:: PROBLEM DESCRIPTION ::
Set down exactly the lines of the records from the top to the line containing "insaporire per alcuni minuti, poi"; include both.

:: INFORMATION SHOWN ::
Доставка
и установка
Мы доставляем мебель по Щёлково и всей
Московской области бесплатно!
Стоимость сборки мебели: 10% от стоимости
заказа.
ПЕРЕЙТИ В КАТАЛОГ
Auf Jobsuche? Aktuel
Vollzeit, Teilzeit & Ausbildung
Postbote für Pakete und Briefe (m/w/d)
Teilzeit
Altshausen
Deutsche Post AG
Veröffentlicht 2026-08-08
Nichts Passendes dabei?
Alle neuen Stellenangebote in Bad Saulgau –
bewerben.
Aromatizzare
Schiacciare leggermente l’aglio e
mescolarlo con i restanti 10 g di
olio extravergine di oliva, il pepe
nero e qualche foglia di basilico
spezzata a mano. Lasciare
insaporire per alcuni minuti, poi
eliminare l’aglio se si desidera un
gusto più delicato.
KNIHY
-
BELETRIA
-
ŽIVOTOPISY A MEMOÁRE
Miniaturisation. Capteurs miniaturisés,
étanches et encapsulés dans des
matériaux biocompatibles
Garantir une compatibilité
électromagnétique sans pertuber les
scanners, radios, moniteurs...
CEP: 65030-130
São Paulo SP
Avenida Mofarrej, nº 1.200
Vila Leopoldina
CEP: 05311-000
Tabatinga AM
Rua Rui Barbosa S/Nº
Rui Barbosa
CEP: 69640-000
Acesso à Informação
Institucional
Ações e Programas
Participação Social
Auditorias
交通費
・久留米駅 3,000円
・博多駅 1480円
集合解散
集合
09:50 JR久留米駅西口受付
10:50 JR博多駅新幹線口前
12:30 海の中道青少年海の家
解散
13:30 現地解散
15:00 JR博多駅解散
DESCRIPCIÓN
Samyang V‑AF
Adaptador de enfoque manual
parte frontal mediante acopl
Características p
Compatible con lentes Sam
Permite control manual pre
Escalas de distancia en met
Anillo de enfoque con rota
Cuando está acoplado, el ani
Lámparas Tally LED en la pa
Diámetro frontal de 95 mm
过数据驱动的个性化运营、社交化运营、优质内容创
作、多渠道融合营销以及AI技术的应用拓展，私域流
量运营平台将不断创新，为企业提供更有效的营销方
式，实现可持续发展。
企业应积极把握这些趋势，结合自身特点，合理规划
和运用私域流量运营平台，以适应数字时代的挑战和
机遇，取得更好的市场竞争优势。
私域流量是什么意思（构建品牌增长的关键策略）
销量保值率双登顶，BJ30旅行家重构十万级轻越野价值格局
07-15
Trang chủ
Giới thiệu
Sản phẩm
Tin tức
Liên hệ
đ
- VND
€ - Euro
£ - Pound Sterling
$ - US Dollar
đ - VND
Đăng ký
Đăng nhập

:: WRITTEN REPLY ::
Доставка
и установка
Мы доставляем мебель по Щёлково и всей
Московской области бесплатно!
Стоимость сборки мебели: 10% от стоимости
заказа.
ПЕРЕЙТИ В КАТАЛОГ
Auf Jobsuche? Aktuel
Vollzeit, Teilzeit & Ausbildung
Postbote für Pakete und Briefe (m/w/d)
Teilzeit
Altshausen
Deutsche Post AG
Veröffentlicht 2026-08-08
Nichts Passendes dabei?
Alle neuen Stellenangebote in Bad Saulgau –
bewerben.
Aromatizzare
Schiacciare leggermente l’aglio e
mescolarlo con i restanti 10 g di
olio extravergine di oliva, il pepe
nero e qualche foglia di basilico
spezzata a mano. Lasciare
insaporire per alcuni minuti, poi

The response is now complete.